**Exercise aim**
Look through the data below and show every line that includes "Oral".

**Dataset items**
= = = = = = =

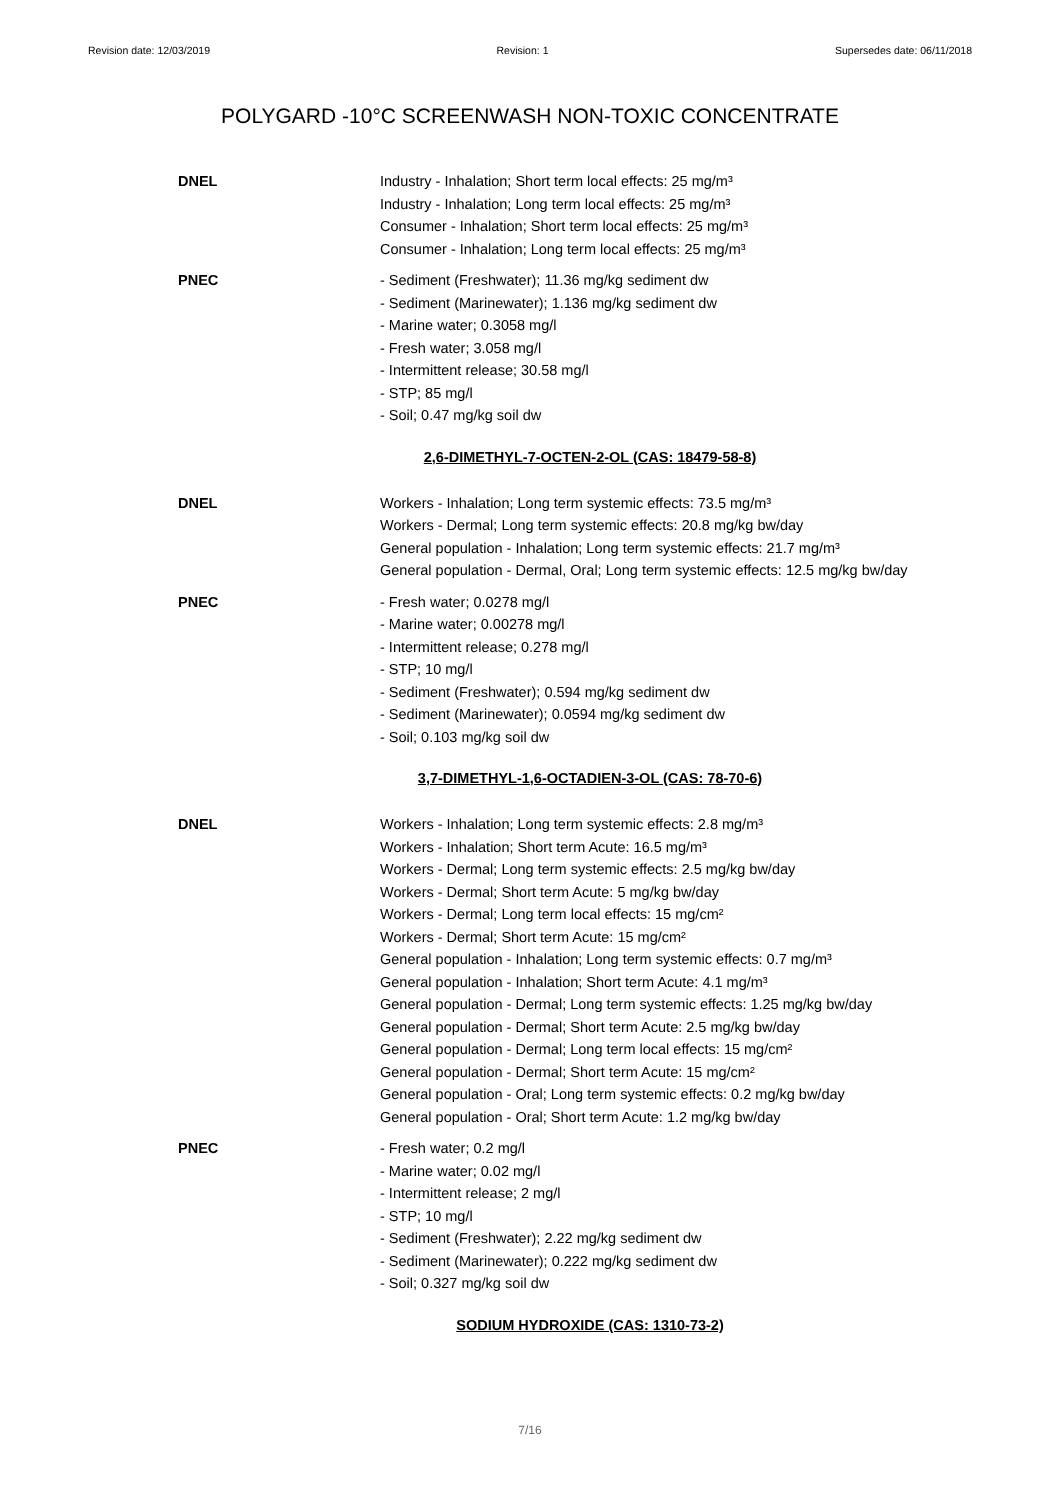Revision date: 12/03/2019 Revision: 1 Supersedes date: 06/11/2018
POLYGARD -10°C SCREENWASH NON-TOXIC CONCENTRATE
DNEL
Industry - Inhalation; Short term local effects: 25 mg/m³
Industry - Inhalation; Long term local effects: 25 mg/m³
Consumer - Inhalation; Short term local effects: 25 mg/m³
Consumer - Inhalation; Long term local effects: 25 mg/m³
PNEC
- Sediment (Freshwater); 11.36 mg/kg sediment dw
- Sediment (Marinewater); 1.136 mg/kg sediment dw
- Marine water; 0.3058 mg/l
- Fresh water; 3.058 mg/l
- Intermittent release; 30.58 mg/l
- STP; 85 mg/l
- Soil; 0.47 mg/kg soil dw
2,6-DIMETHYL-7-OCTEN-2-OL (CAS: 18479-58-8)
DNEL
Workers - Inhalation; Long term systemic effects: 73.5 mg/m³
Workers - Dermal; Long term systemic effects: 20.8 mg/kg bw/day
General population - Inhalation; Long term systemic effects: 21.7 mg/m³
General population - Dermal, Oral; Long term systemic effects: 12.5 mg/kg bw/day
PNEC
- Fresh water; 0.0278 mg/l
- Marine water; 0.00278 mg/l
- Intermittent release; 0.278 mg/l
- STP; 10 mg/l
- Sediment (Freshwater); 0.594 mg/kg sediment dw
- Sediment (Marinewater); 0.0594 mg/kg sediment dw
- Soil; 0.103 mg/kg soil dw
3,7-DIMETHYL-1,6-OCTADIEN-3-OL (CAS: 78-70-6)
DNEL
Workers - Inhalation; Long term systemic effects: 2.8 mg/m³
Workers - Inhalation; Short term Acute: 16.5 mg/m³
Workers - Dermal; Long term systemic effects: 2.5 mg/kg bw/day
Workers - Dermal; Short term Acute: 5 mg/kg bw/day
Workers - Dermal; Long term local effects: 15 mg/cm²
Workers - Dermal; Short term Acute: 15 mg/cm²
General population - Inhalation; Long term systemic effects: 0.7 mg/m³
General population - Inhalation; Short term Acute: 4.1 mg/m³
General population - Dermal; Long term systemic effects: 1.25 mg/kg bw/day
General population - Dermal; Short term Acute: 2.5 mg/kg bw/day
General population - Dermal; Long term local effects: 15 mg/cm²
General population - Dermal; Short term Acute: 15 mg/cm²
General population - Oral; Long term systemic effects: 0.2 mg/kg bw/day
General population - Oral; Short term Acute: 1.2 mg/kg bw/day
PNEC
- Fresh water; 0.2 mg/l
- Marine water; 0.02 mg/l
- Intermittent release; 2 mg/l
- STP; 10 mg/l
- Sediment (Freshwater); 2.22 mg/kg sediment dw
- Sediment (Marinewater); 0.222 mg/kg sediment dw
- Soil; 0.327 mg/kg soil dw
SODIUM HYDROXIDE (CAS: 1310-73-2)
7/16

= = = = = = =

**Solution for this problem**
General population - Dermal, Oral; Long term systemic effects: 12.5 mg/kg bw/day
General population - Oral; Long term systemic effects: 0.2 mg/kg bw/day
General population - Oral; Short term Acute: 1.2 mg/kg bw/day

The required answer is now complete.